Re: [PATCH v5 3/3] mm/page_alloc: Keep memoryless cpuless node 0 offline

From: Michal Hocko
Date: Fri Jul 03 2020 - 07:46:09 EST


On Fri 03-07-20 13:32:21, David Hildenbrand wrote:
> On 03.07.20 12:59, Michal Hocko wrote:
> > On Fri 03-07-20 11:24:17, Michal Hocko wrote:
> >> [Cc Andi]
> >>
> >> On Fri 03-07-20 11:10:01, Michal Suchanek wrote:
> >>> On Wed, Jul 01, 2020 at 02:21:10PM +0200, Michal Hocko wrote:
> >>>> On Wed 01-07-20 13:30:57, David Hildenbrand wrote:
> >> [...]
> >>>>> Yep, looks like it.
> >>>>>
> >>>>> [ 0.009726] SRAT: PXM 1 -> APIC 0x00 -> Node 0
> >>>>> [ 0.009727] SRAT: PXM 1 -> APIC 0x01 -> Node 0
> >>>>> [ 0.009727] SRAT: PXM 1 -> APIC 0x02 -> Node 0
> >>>>> [ 0.009728] SRAT: PXM 1 -> APIC 0x03 -> Node 0
> >>>>> [ 0.009731] ACPI: SRAT: Node 0 PXM 1 [mem 0x00000000-0x0009ffff]
> >>>>> [ 0.009732] ACPI: SRAT: Node 0 PXM 1 [mem 0x00100000-0xbfffffff]
> >>>>> [ 0.009733] ACPI: SRAT: Node 0 PXM 1 [mem 0x100000000-0x13fffffff]
> >>>>
> >>>> This begs a question whether ppc can do the same thing?
> >>> Or x86 stop doing it so that you can see on what node you are running?
> >>>
> >>> What's the point of this indirection other than another way of avoiding
> >>> empty node 0?
> >>
> >> Honestly, I do not have any idea. I've traced it down to
> >> Author: Andi Kleen <ak@xxxxxxx>
> >> Date: Tue Jan 11 15:35:48 2005 -0800
> >>
> >> [PATCH] x86_64: Fix ACPI SRAT NUMA parsing
> >>
> >> Fix fallout from the recent nodemask_t changes.

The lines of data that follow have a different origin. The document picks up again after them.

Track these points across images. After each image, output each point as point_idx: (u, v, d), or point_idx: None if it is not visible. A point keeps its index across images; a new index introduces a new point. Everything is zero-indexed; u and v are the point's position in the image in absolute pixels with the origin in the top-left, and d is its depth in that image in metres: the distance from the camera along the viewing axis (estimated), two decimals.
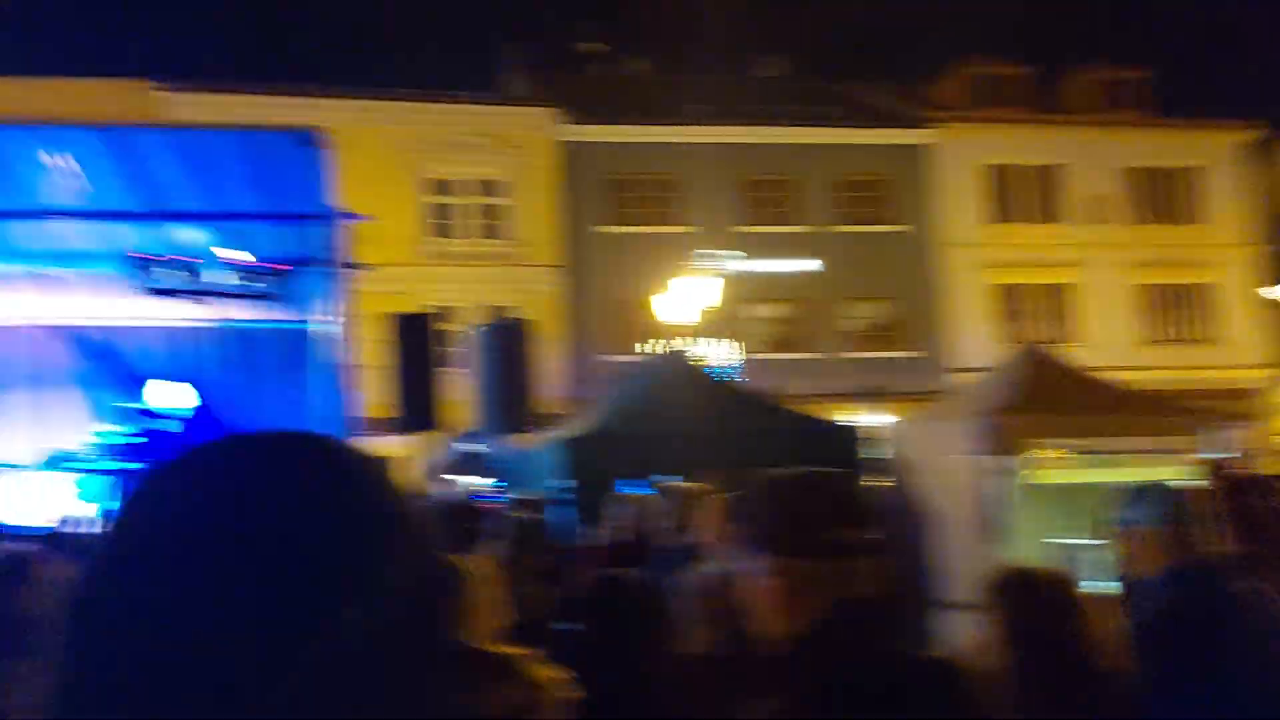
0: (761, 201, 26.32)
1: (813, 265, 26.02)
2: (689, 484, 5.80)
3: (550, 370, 18.93)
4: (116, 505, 0.68)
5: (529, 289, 23.67)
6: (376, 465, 0.71)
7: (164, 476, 0.68)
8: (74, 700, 0.59)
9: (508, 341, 8.53)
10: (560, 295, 24.14)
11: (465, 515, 4.77)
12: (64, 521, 6.87)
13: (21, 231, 10.01)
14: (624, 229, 24.84)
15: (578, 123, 24.61)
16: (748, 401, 11.50)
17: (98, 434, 10.12)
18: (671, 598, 3.27)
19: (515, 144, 23.99)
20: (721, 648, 2.94)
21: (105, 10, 57.93)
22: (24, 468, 10.90)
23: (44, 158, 8.82)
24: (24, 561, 1.95)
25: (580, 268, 24.39)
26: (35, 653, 1.83)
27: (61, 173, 9.00)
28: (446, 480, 11.77)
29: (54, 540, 5.81)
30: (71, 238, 10.31)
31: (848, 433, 11.03)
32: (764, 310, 25.91)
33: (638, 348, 21.96)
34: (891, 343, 26.56)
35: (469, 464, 20.55)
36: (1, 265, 10.72)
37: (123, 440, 9.68)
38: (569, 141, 24.56)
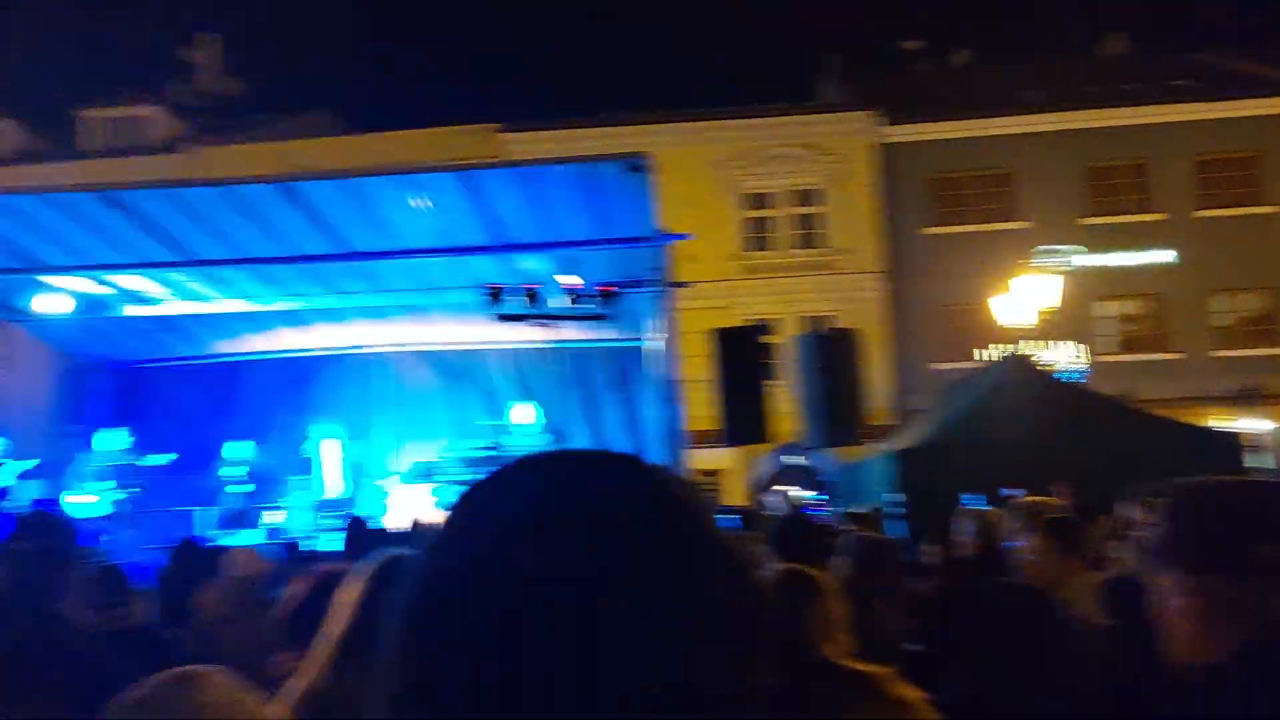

The node ids assigned
> >> in the SRAT parser were off by one.
> >>
> >> I added a new first_unset_node() function to nodemask.h to allocate
> >> IDs sanely.
> >>
> >> Signed-off-by: Andi Kleen <ak@xxxxxxx>
> >> Signed-off-by: Linus Torvalds <torvalds@xxxxxxxx>
> >>
> >> which doesn't really tell all that much. The historical baggage and a
> >> long term behavior which is not really trivial to fix I suspect.
> >
> > Thinking about this some more, this logic makes some sense afterall.
> > Especially in the world without memory hotplug which was very likely the
> > case back then. It is much better to have compact node mask rather than
> > sparse one. After all node numbers shouldn't really matter as long as
> > you have a clear mapping to the HW. I am not sure we export that
> > information (except for the kernel ring buffer) though.
> >
> > The memory hotplug changes that somehow because you can hotremove numa
> > nodes and therefore make the nodemask sparse but that is not a common
> > case. I am not sure what would happen if a completely new node was added
> > and its corresponding node was already used by the renumbered one
> > though. It would likely conflate the two I am afraid. But I am not sure
> > this is really possible with x86 and a lack of a bug report would
> > suggest that nobody is doing that at least.
> >
>
> I think the ACPI code takes care of properly mapping PXM to nodes.
>
> So if I start with PXM 0 empty and PXM 1 populated, I will get
> PXM 1 == node 0 as described. Once I hotplug something to PXM 0 in QEMU
>
> $ echo "object_add memory-backend-ram,id=mem0,size=1G" | sudo nc -U /var/tmp/monitor
> $ echo "device_add pc-dimm,id=dimm0,memdev=mem0,node=0" | sudo nc -U /var/tmp/monitor
>
> $ echo "info numa" | sudo nc -U /var/tmp/monitor
> QEMU 5.0.50 monitor - type 'help' for more information
> (qemu) info numa
> 2 nodes
> node 0 cpus:
> node 0 size: 1024 MB
> node 0 plugged: 1024 MB
> node 1 cpus: 0 1 2 3
> node 1 size: 4096 MB
> node 1 plugged: 0 MB

Thanks for double checking.

> I get in the guest:
>
> [ 50.174435] ------------[ cut here ]------------
> [ 50.175436] node 1 was absent from the node_possible_map
> [ 50.176844] WARNING: CPU: 0 PID: 7 at mm/memory_hotplug.c:1021 add_memory_resource+0x8c/0x290

This would mean that the ACPI code or whoever does the remaping is not
adding the new node into possible nodes.

[...]
> I remember that we added that check just recently (due to powerpc if I am not wrong).
> Not sure why that triggers here.

This was a misbehaving Qemu IIRC providing a garbage map.

--
Michal Hocko
SUSE Labs